• **What to do**
If a line in the data below contains "center", copy it.

• **Input data**
>>>
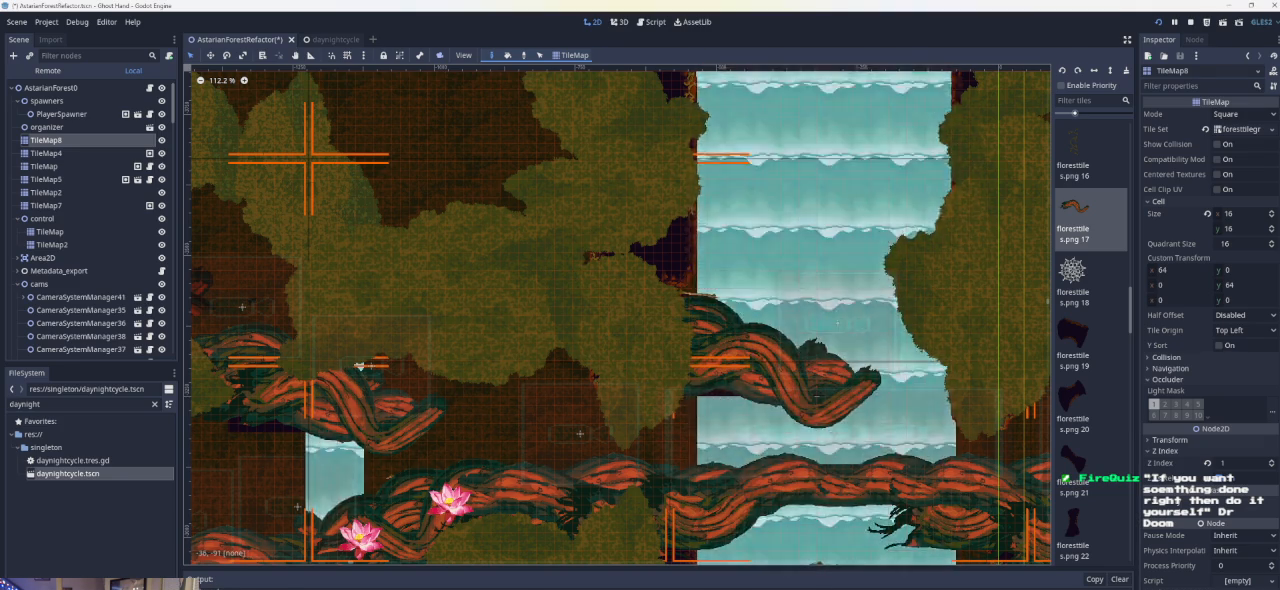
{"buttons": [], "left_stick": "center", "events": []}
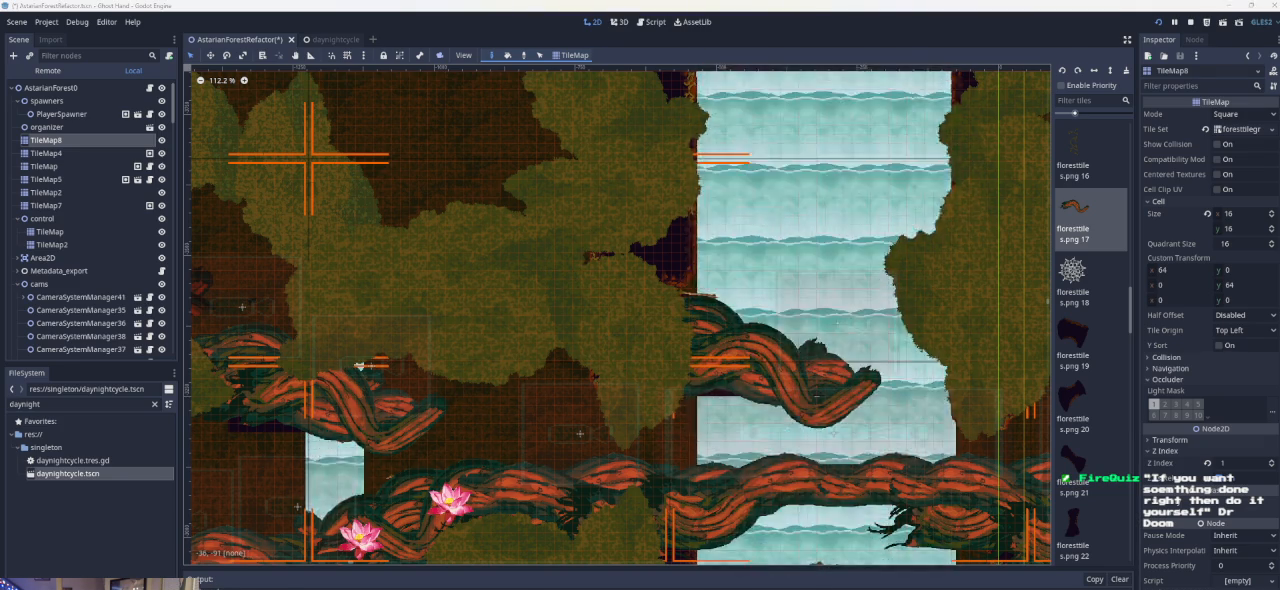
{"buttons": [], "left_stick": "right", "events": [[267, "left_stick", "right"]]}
<<<
>>>
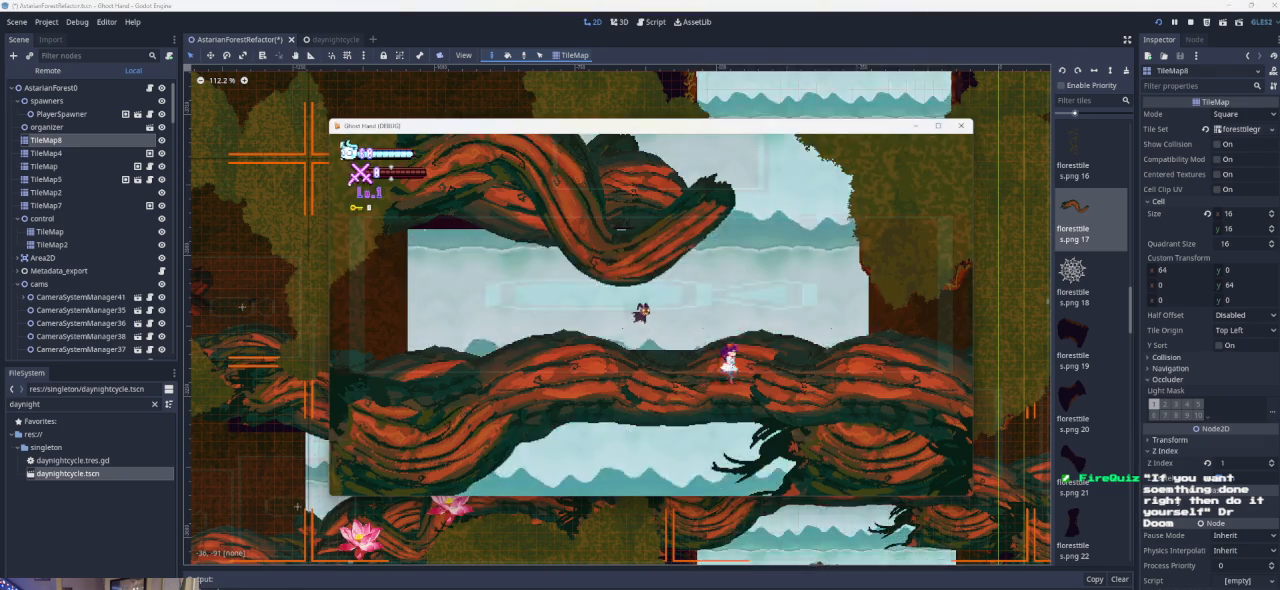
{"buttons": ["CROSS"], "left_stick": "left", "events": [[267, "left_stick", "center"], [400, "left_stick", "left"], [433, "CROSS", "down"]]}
<<<
• **Exercise output**
{"buttons": [], "left_stick": "center", "events": []}
{"buttons": ["CROSS"], "left_stick": "left", "events": [[267, "left_stick", "center"], [400, "left_stick", "left"], [433, "CROSS", "down"]]}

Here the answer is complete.